Why? Because the stretch of Highway 35 from the earlier exit to my parents' street in Middletown is nonstop sprawl: strip mall after strip mall, fast-food joint after fast-food joint, kwik mart after kwik mart, gas station after gas station, condo development after condo development. It's four miles of asphalt and very familiar, nationally branded light-box signs, with clusters of identical single-family homes tucked back away from the highway on winding streets chock full of cul-de-sacs. You pass through a total of four towns on the short drive. It doesn't get much more intensely--or embarrassingly--suburban than that.
The Times is far from alone in recognizing that suburbia has something going for it--that there might be some good reasons why most Americans now live there. The self-styled paper of record is taking its cue from the same sort of intellectuals who in years past helped create the image of the suburbs as mass-produced Potemkin villages lacking literal and figurative depth.
The new book Picture Windows: How the Suburbs Happened came about when Rosalyn Baxandall and Elizabeth Ewen, both of whom teach American studies at the State University of New York at Old Westbury, realized that their suburban Long Island students were "unlike the characters in `Leave it to Beaver' or `Father Knows Best.'" In fact, to Baxandall and Ewen's considerable surprise, they "led lives as intricate as any urban dweller."

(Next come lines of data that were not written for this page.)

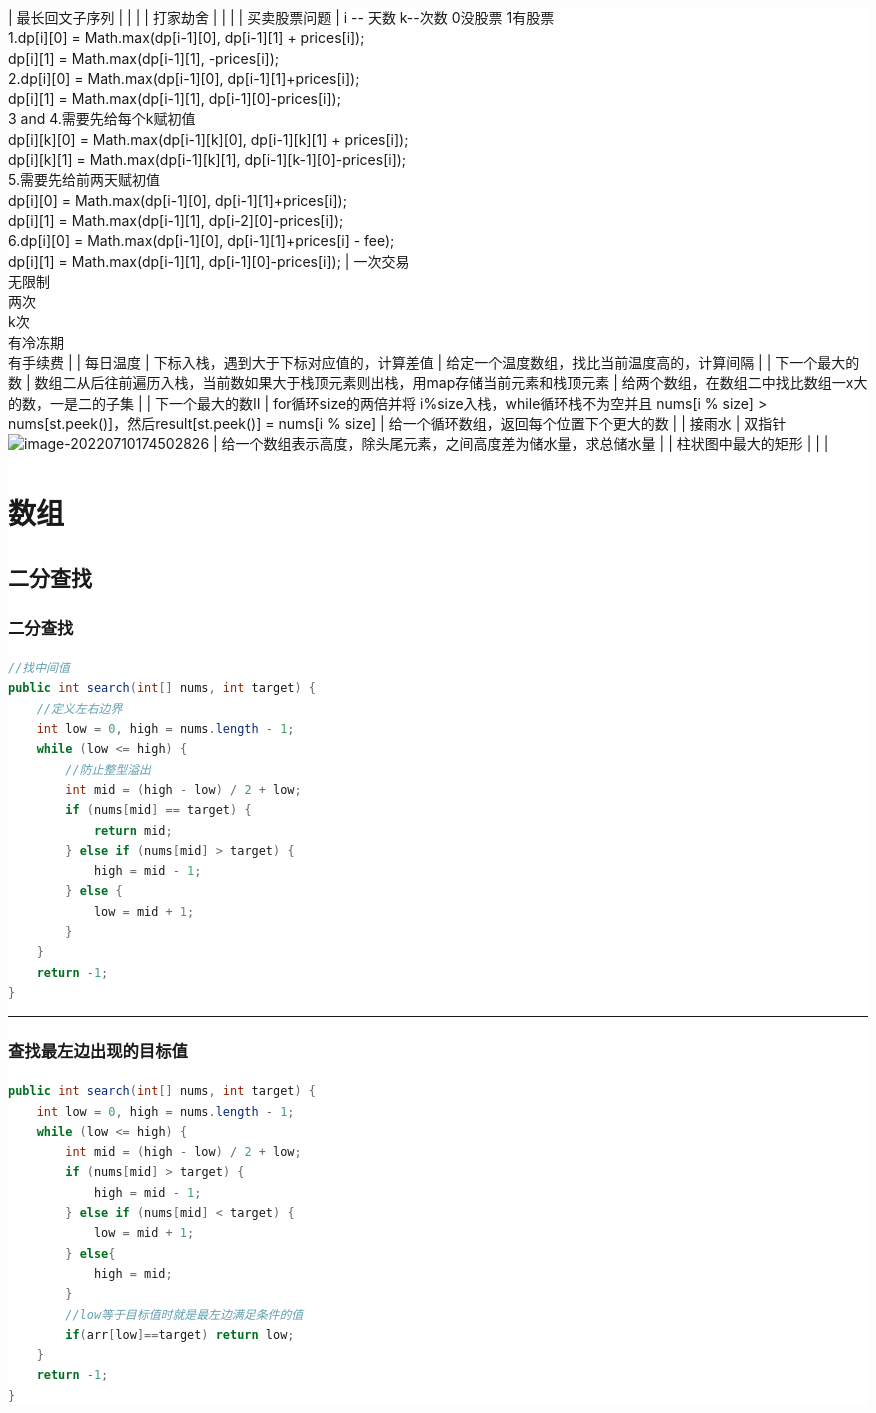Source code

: | 最长回文子序列               |                                                              |                                                              |
| 打家劫舍                     |                                                              |                                                              |
| 买卖股票问题                 | i -- 天数    k--次数    0没股票    1有股票<br />1.dp\[i][0] = Math.max(dp\[i-1][0], dp\[i-1][1] + prices[i]);<br/>   dp\[i][1] = Math.max(dp\[i-1][1], -prices[i]);<br />2.dp\[i][0] = Math.max(dp\[i-1][0], dp\[i-1][1]+prices[i]);<br/>   dp\[i][1] = Math.max(dp\[i-1][1], dp\[i-1][0]-prices[i]);<br />3 and 4.需要先给每个k赋初值<br />   dp\[i]\[k][0] = Math.max(dp\[i-1]\[k][0], dp\[i-1]\[k][1] + prices[i]);<br/>   dp\[i]\[k][1] = Math.max(dp\[i-1]\[k][1], dp\[i-1]\[k-1][0]-prices[i]);<br />5.需要先给前两天赋初值<br />   dp\[i][0] = Math.max(dp\[i-1][0], dp\[i-1][1]+prices[i]);<br/>   dp\[i][1] = Math.max(dp\[i-1][1], dp\[i-2][0]-prices[i]); <br />6.dp\[i][0] = Math.max(dp\[i-1][0], dp\[i-1][1]+prices[i] - fee);<br/>   dp\[i][1] = Math.max(dp\[i-1][1], dp\[i-1][0]-prices[i]); | 一次交易<br />无限制<br />两次<br />k次<br />有冷冻期<br />有手续费 |
| 每日温度                     | 下标入栈，遇到大于下标对应值的，计算差值                     | 给定一个温度数组，找比当前温度高的，计算间隔                 |
| 下一个最大的数               | 数组二从后往前遍历入栈，当前数如果大于栈顶元素则出栈，用map存储当前元素和栈顶元素 | 给两个数组，在数组二中找比数组一x大的数，一是二的子集        |
| 下一个最大的数Ⅱ              | for循环size的两倍并将 i%size入栈，while循环栈不为空并且 nums[i % size] > nums[st.peek()]，然后result[st.peek()] = nums[i % size] | 给一个循环数组，返回每个位置下个更大的数                     |
| 接雨水                       | 双指针![image-20220710174502826](代码随想录/image-20220710174502826.png) | 给一个数组表示高度，除头尾元素，之间高度差为储水量，求总储水量 |
| 柱状图中最大的矩形           |                                                              |                                                              |



# 数组

## 	二分查找

### 二分查找

```java
//找中间值
public int search(int[] nums, int target) {
    //定义左右边界
    int low = 0, high = nums.length - 1;
    while (low <= high) {
        //防止整型溢出
        int mid = (high - low) / 2 + low;
        if (nums[mid] == target) {
            return mid;
        } else if (nums[mid] > target) {
            high = mid - 1;
        } else {
            low = mid + 1;
        }
    }
    return -1;
}
```

---

### 查找最左边出现的目标值

```java
public int search(int[] nums, int target) {
    int low = 0, high = nums.length - 1;
    while (low <= high) {
        int mid = (high - low) / 2 + low;
        if (nums[mid] > target) {
            high = mid - 1;
        } else if (nums[mid] < target) {
            low = mid + 1;
        } else{
            high = mid;
        }
        //low等于目标值时就是最左边满足条件的值
        if(arr[low]==target) return low;
    }
    return -1;
}
```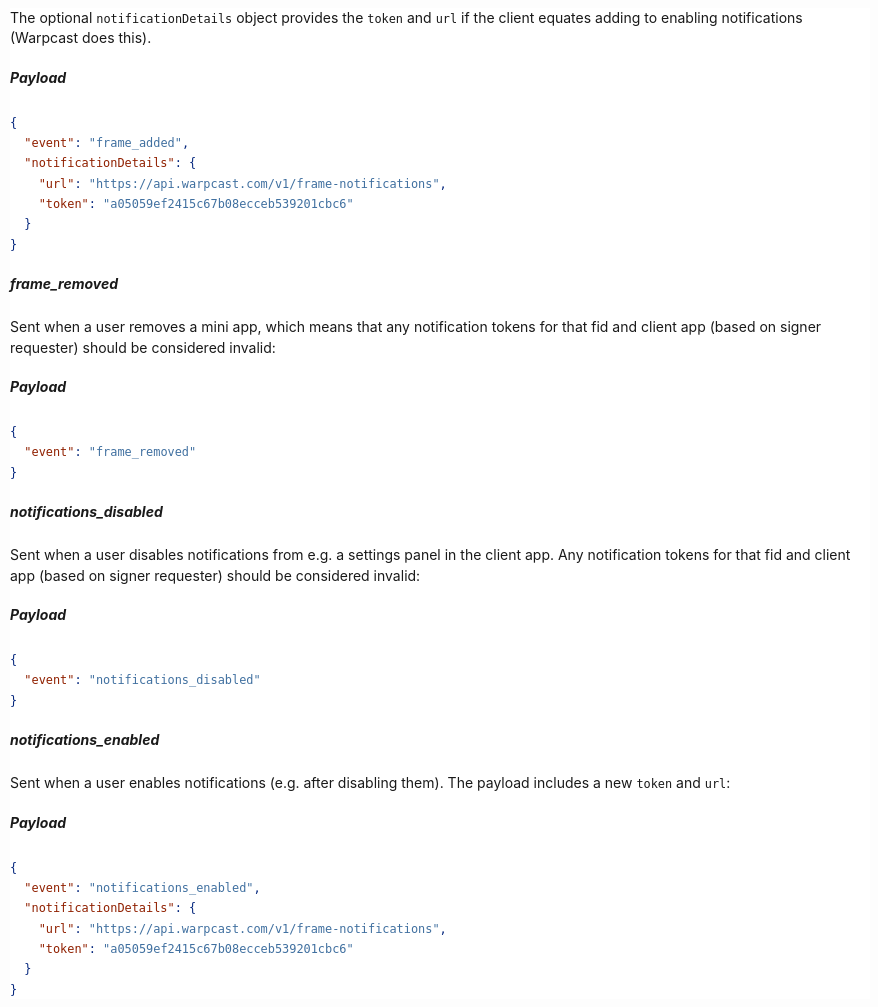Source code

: The optional `notificationDetails` object provides the `token` and `url` if the
client equates adding to enabling notifications (Warpcast does this).

##### Payload

```json
{
  "event": "frame_added",
  "notificationDetails": {
    "url": "https://api.warpcast.com/v1/frame-notifications",
    "token": "a05059ef2415c67b08ecceb539201cbc6"
  }
}
```

##### frame\_removed

Sent when a user removes a mini app, which means that any notification tokens for
that fid and client app (based on signer requester) should be considered
invalid:

##### Payload

```json
{
  "event": "frame_removed"
}
```

##### notifications\_disabled

Sent when a user disables notifications from e.g. a settings panel in the
client app. Any notification tokens for that fid and client app (based on
signer requester) should be considered invalid:

##### Payload

```json
{
  "event": "notifications_disabled"
}
```

##### notifications\_enabled

Sent when a user enables notifications (e.g. after disabling them). The payload
includes a new `token` and `url`:

##### Payload

```json
{
  "event": "notifications_enabled",
  "notificationDetails": {
    "url": "https://api.warpcast.com/v1/frame-notifications",
    "token": "a05059ef2415c67b08ecceb539201cbc6"
  }
}
```
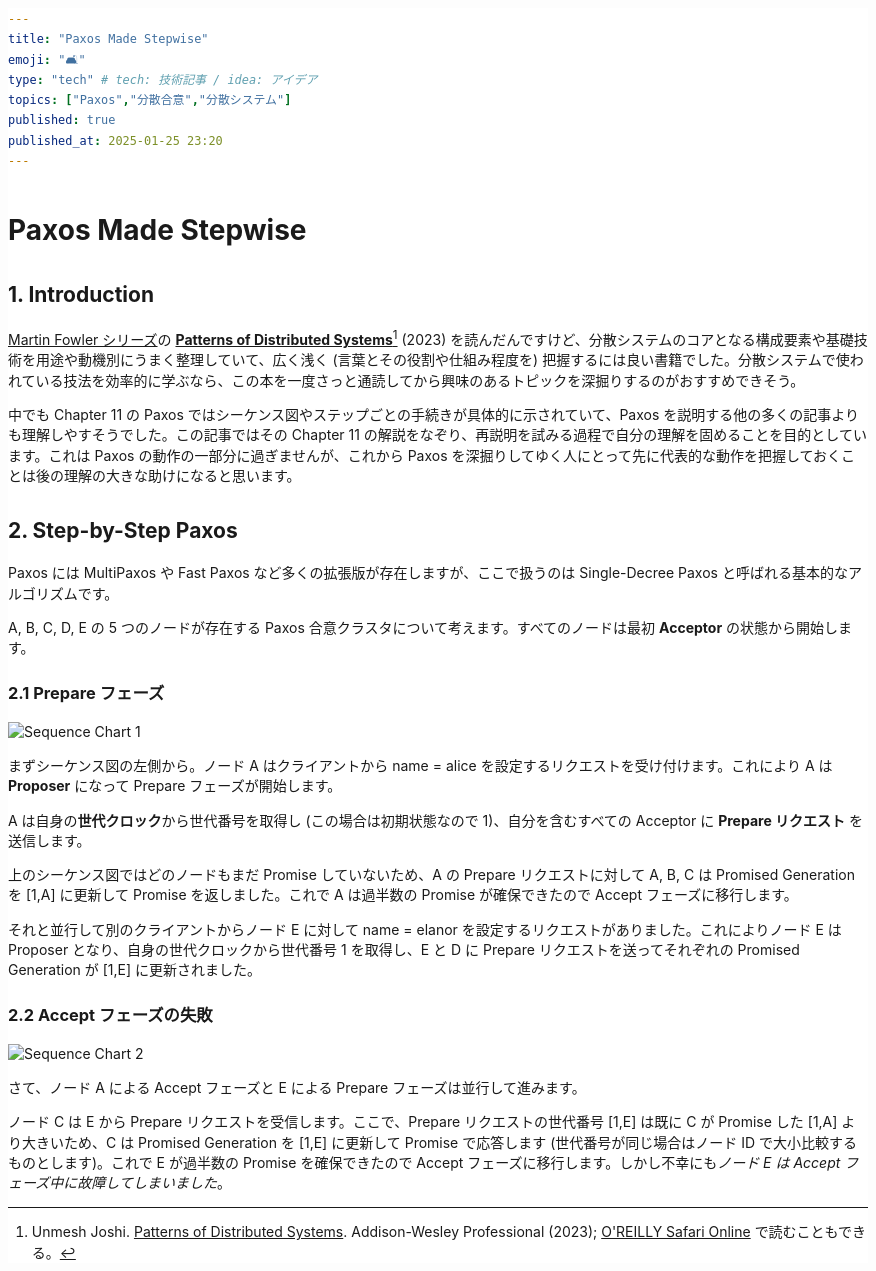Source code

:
 ```yaml
---
title: "Paxos Made Stepwise"
emoji: "🛋️"
type: "tech" # tech: 技術記事 / idea: アイデア
topics: ["Paxos","分散合意","分散システム"]
published: true
published_at: 2025-01-25 23:20
---
```


# Paxos Made Stepwise

## 1. Introduction

[Martin Fowler シリーズ](https://martinfowler.com/articles/patterns-of-distributed-systems/)の **[Patterns of Distributed Systems](https://amzn.to/4he05LV)**[^1] (2023) を読んだんですけど、分散システムのコアとなる構成要素や基礎技術を用途や動機別にうまく整理していて、広く浅く (言葉とその役割や仕組み程度を) 把握するには良い書籍でした。分散システムで使われている技法を効率的に学ぶなら、この本を一度さっと通読してから興味のあるトピックを深掘りするのがおすすめできそう。

中でも Chapter 11 の Paxos ではシーケンス図やステップごとの手続きが具体的に示されていて、Paxos を説明する他の多くの記事よりも理解しやすそうでした。この記事ではその Chapter 11 の解説をなぞり、再説明を試みる過程で自分の理解を固めることを目的としています。これは Paxos の動作の一部分に過ぎませんが、これから Paxos を深掘りしてゆく人にとって先に代表的な動作を把握しておくことは後の理解の大きな助けになると思います。

## 2. Step-by-Step Paxos

Paxos には MultiPaxos や Fast Paxos など多くの拡張版が存在しますが、ここで扱うのは Single-Decree Paxos と呼ばれる基本的なアルゴリズムです。

A, B, C, D, E の 5 つのノードが存在する Paxos 合意クラスタについて考えます。すべてのノードは最初 **Acceptor** の状態から開始します。

### 2.1 Prepare フェーズ

![Sequence Chart 1](/images/20250124-paxos-made-step-by-step/fig1.png)

まずシーケンス図の左側から。ノード A はクライアントから name = alice を設定するリクエストを受け付けます。これにより A は **Proposer** になって Prepare フェーズが開始します。

A は自身の**世代クロック**から世代番号を取得し (この場合は初期状態なので 1)、自分を含むすべての Acceptor に **Prepare リクエスト** を送信します。

上のシーケンス図ではどのノードもまだ Promise していないため、A の Prepare リクエストに対して A, B, C は Promised Generation を [1,A] に更新して Promise を返しました。これで A は過半数の Promise が確保できたので Accept フェーズに移行します。

それと並行して別のクライアントからノード E に対して name = elanor を設定するリクエストがありました。これによりノード E は Proposer となり、自身の世代クロックから世代番号 1 を取得し、E と D に Prepare リクエストを送ってそれぞれの Promised Generation が [1,E] に更新されました。

### 2.2 Accept フェーズの失敗

![Sequence Chart 2](/images/20250124-paxos-made-step-by-step/fig2.png)

さて、ノード A による Accept フェーズと E による Prepare フェーズは並行して進みます。

ノード C は E から Prepare リクエストを受信します。ここで、Prepare リクエストの世代番号 [1,E] は既に C が Promise した [1,A] より大きいため、C は Promised Generation を [1,E] に更新して Promise で応答します (世代番号が同じ場合はノード ID で大小比較するものとします)。これで E が過半数の Promise を確保できたので Accept フェーズに移行します。しかし不幸にも*ノード E は Accept フェーズ中に故障してしまいました*。


[^1]: Unmesh Joshi. [Patterns of Distributed Systems](https://amzn.to/4he05LV). Addison-Wesley Professional (2023); [O'REILLY Safari Online](https://learning.oreilly.com/library/view/patterns-of-distributed/9780138222246/ch11.xhtml#ch11lev1sec2) で読むこともできる。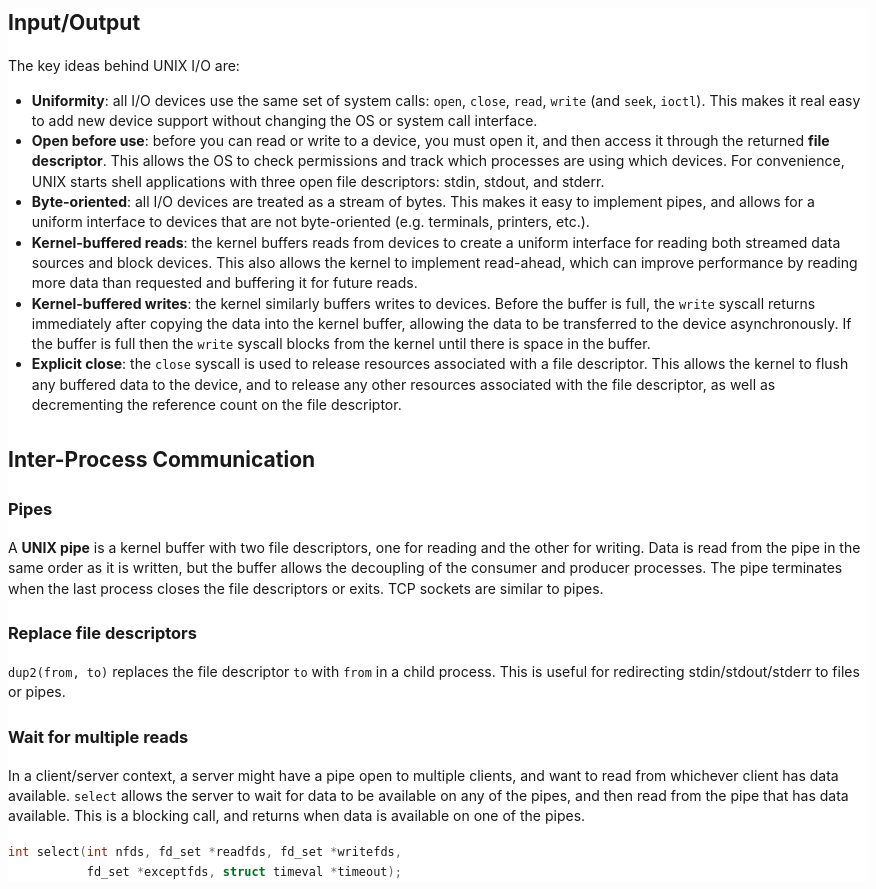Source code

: ## Input/Output

The key ideas behind UNIX I/O are:

- **Uniformity**: all I/O devices use the same set of system calls: `open`, `close`, `read`, `write` (and `seek`, `ioctl`). This makes it real easy to add new device support without changing the OS or system call interface.
- **Open before use**: before you can read or write to a device, you must open it, and then access it through the returned **file descriptor**. This allows the OS to check permissions and track which processes are using which devices. For convenience, UNIX starts shell applications with three open file descriptors: stdin, stdout, and stderr.
- **Byte-oriented**: all I/O devices are treated as a stream of bytes. This makes it easy to implement pipes, and allows for a uniform interface to devices that are not byte-oriented (e.g. terminals, printers, etc.).
- **Kernel-buffered reads**: the kernel buffers reads from devices to create a uniform interface for reading both streamed data sources and block devices. This also allows the kernel to implement read-ahead, which can improve performance by reading more data than requested and buffering it for future reads.
- **Kernel-buffered writes**: the kernel similarly buffers writes to devices. Before the buffer is full, the `write` syscall returns immediately after copying the data into the kernel buffer, allowing the data to be transferred to the device asynchronously. If the buffer is full then the `write` syscall blocks from the kernel until there is space in the buffer.
- **Explicit close**: the `close` syscall is used to release resources associated with a file descriptor. This allows the kernel to flush any buffered data to the device, and to release any other resources associated with the file descriptor, as well as decrementing the reference count on the file descriptor.

## Inter-Process Communication

### Pipes

A **UNIX pipe** is a kernel buffer with two file descriptors, one for reading and the other for writing. Data is read from the pipe in the same order as it is written, but the buffer allows the decoupling of the consumer and producer processes. The pipe terminates when the last process closes the file descriptors or exits. TCP sockets are similar to pipes.

### Replace file descriptors

`dup2(from, to)` replaces the file descriptor `to` with `from` in a child process. This is useful for redirecting stdin/stdout/stderr to files or pipes.

### Wait for multiple reads

In a client/server context, a server might have a pipe open to multiple clients, and want to read from whichever client has data available. `select` allows the server to wait for data to be available on any of the pipes, and then read from the pipe that has data available. This is a blocking call, and returns when data is available on one of the pipes.

```c
int select(int nfds, fd_set *readfds, fd_set *writefds,
           fd_set *exceptfds, struct timeval *timeout);
```
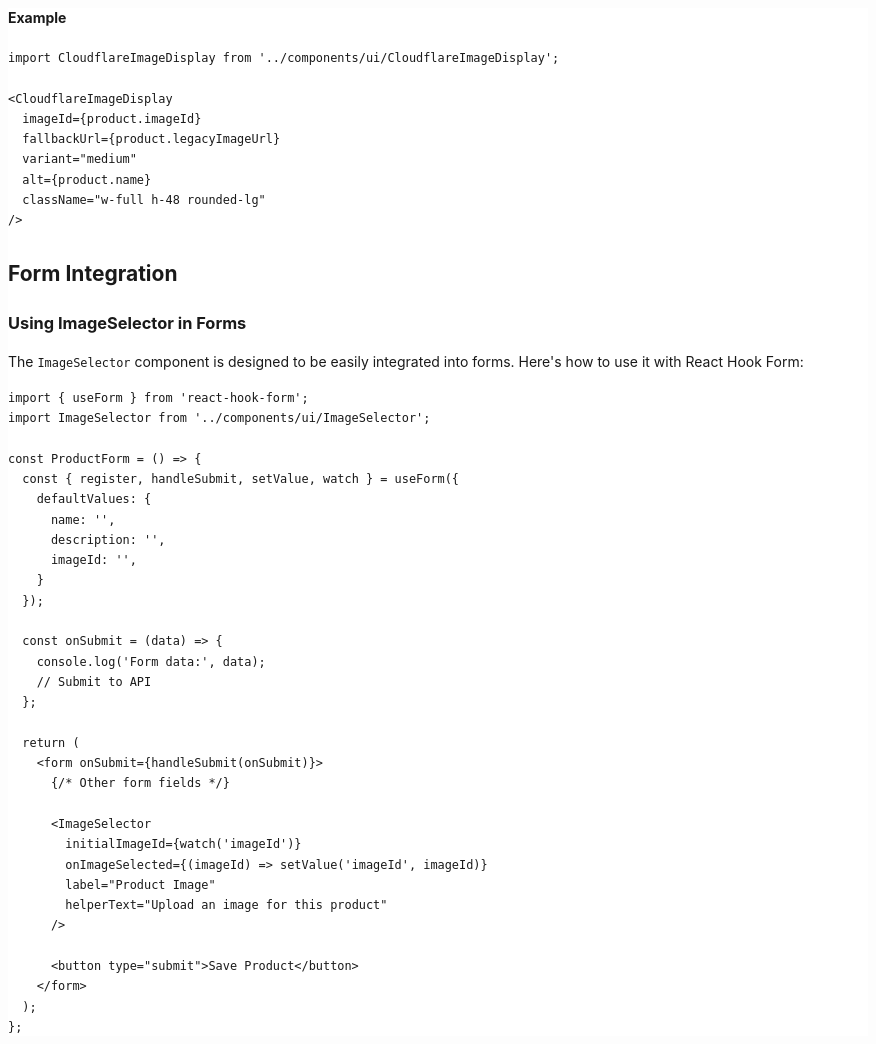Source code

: #### Example

```tsx
import CloudflareImageDisplay from '../components/ui/CloudflareImageDisplay';

<CloudflareImageDisplay
  imageId={product.imageId}
  fallbackUrl={product.legacyImageUrl}
  variant="medium"
  alt={product.name}
  className="w-full h-48 rounded-lg"
/>
```

## Form Integration

### Using ImageSelector in Forms

The `ImageSelector` component is designed to be easily integrated into forms. Here's how to use it with React Hook Form:

```tsx
import { useForm } from 'react-hook-form';
import ImageSelector from '../components/ui/ImageSelector';

const ProductForm = () => {
  const { register, handleSubmit, setValue, watch } = useForm({
    defaultValues: {
      name: '',
      description: '',
      imageId: '',
    }
  });

  const onSubmit = (data) => {
    console.log('Form data:', data);
    // Submit to API
  };

  return (
    <form onSubmit={handleSubmit(onSubmit)}>
      {/* Other form fields */}
      
      <ImageSelector
        initialImageId={watch('imageId')}
        onImageSelected={(imageId) => setValue('imageId', imageId)}
        label="Product Image"
        helperText="Upload an image for this product"
      />
      
      <button type="submit">Save Product</button>
    </form>
  );
};
```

Other scholars, such as Ohio State's Jack Nasar, Syracuse's Robert Thompson, and Rutgers' James Hughes, have reached similar conclusions after actually investigating their subject. "The suburbs today are really cities in horizontal form," Hughes told the Times late last year. "You don't have the density of the city, but all the economic functions that were once in cities are now in suburbs. There are hospitals, universities, cultural facilities and a wide variety of housing choices and therefore a multiplicity of household types."
To put it in slightly different terms, what such researchers are recognizing is that suburbs, like cities and small towns, are populated by people dreaming and striving, yearning and hoping, living and dying. Critics are finally recognizing that suburbs are in fact places with pasts, presents, and futures as varied as the increasingly diverse people who are streaming into them in ever greater numbers.
As gratifying as such belated attention from elites may be, the recognition that real people live real lives in the suburbs is not news to those of us from the Middletowns of America. Nor is the understanding that so-called bedroom communities can in fact be real communities, the kind in which meaningful human dramas play out.